Russo acrescentou que “não é verdade que a vacinação provoque” um enfraquecimento do sistema imunológico, mas que, “na verdade, faz o contrário”.
Jason McKnight, professor assistente clínico da Faculdade de Medicina Texas A&M, também desmentiu as publicações viralizadas no último dia 17 de dezembro: “Não existe uma síndrome da imunodeficiência adquirida por vacina ou vaids”. “A afirmação de que a redução dos níveis de anticorpos ao longo dos meses respalda a presença da vaids é falsa; é simplesmente um fenômeno natural que vemos com o sistema imunológico”, acrescentou.
O artigo viralizado ainda afirma que o estudo da The Lancet “demostrou que a proteção contra a covid-19 diminuiu com o tempo, de tal maneira que após seis meses alguns dos grupos vacinados estavam em maior risco do que os não vacinados”.

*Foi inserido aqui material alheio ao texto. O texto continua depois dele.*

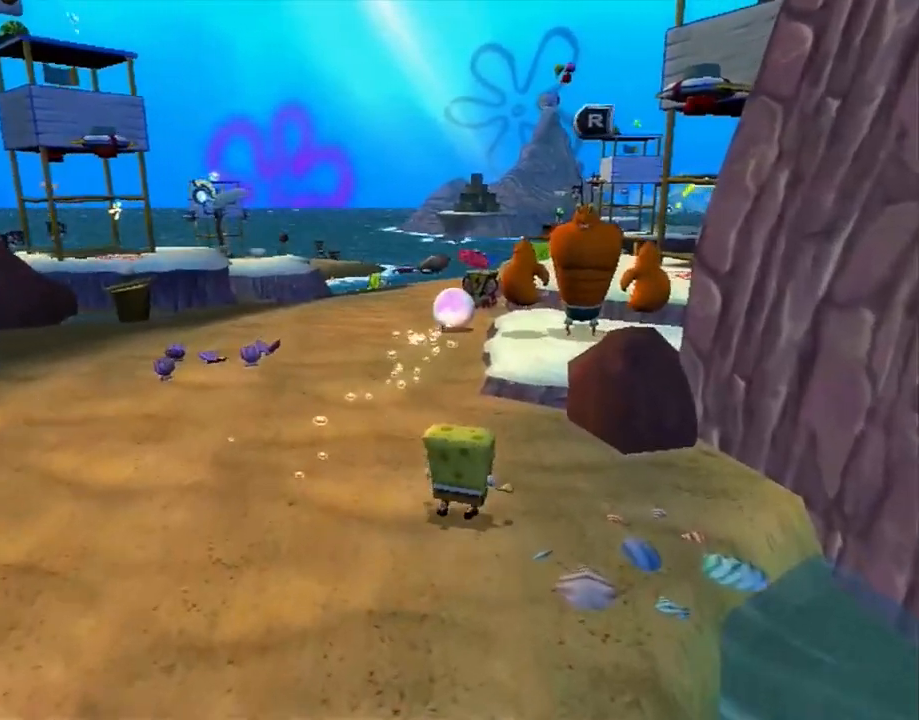
{"buttons": [], "left_stick": "up", "right_stick": "center", "events": [[400, "A", "down"], [433, "A", "up"]]}
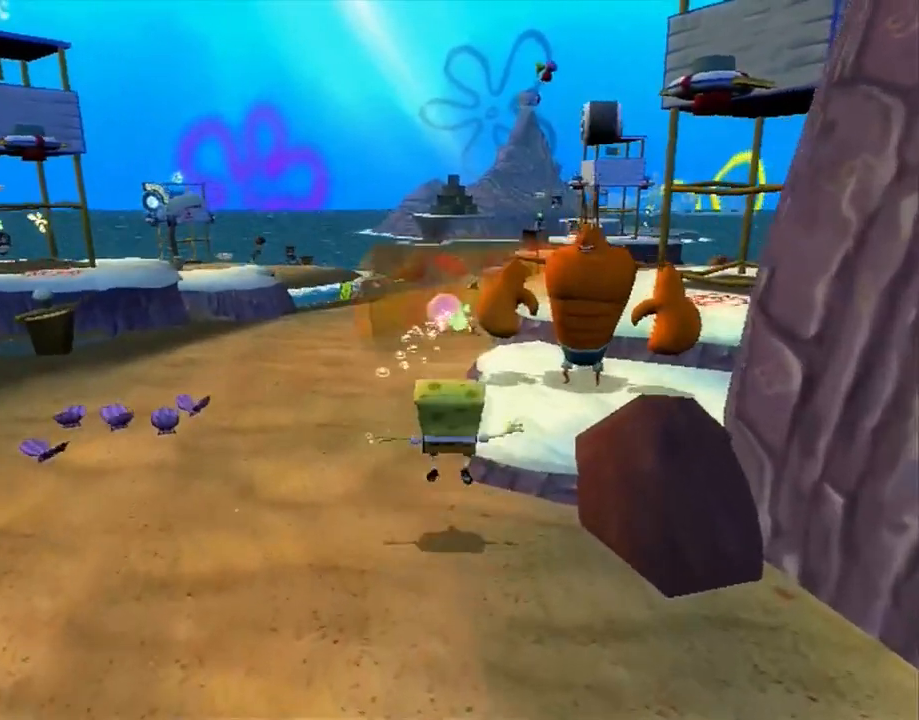
{"buttons": [], "left_stick": "up-left", "right_stick": "center", "events": [[217, "left_stick", "up-left"], [433, "B", "down"], [483, "B", "up"]]}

Embora a pesquisa tenha concluído que a eficácia das vacinas contra a covid-19 “diminui progressivamente com o tempo”, a um “ritmo diferente” dependendo do tipo da vacina, não afirma em nenhum momento que as pessoas não vacinadas tenham menos risco do que as vacinadas. Pelo contrário, diz que os resultados “reforçam a lógica baseada em evidências para a administração de uma terceira dose”.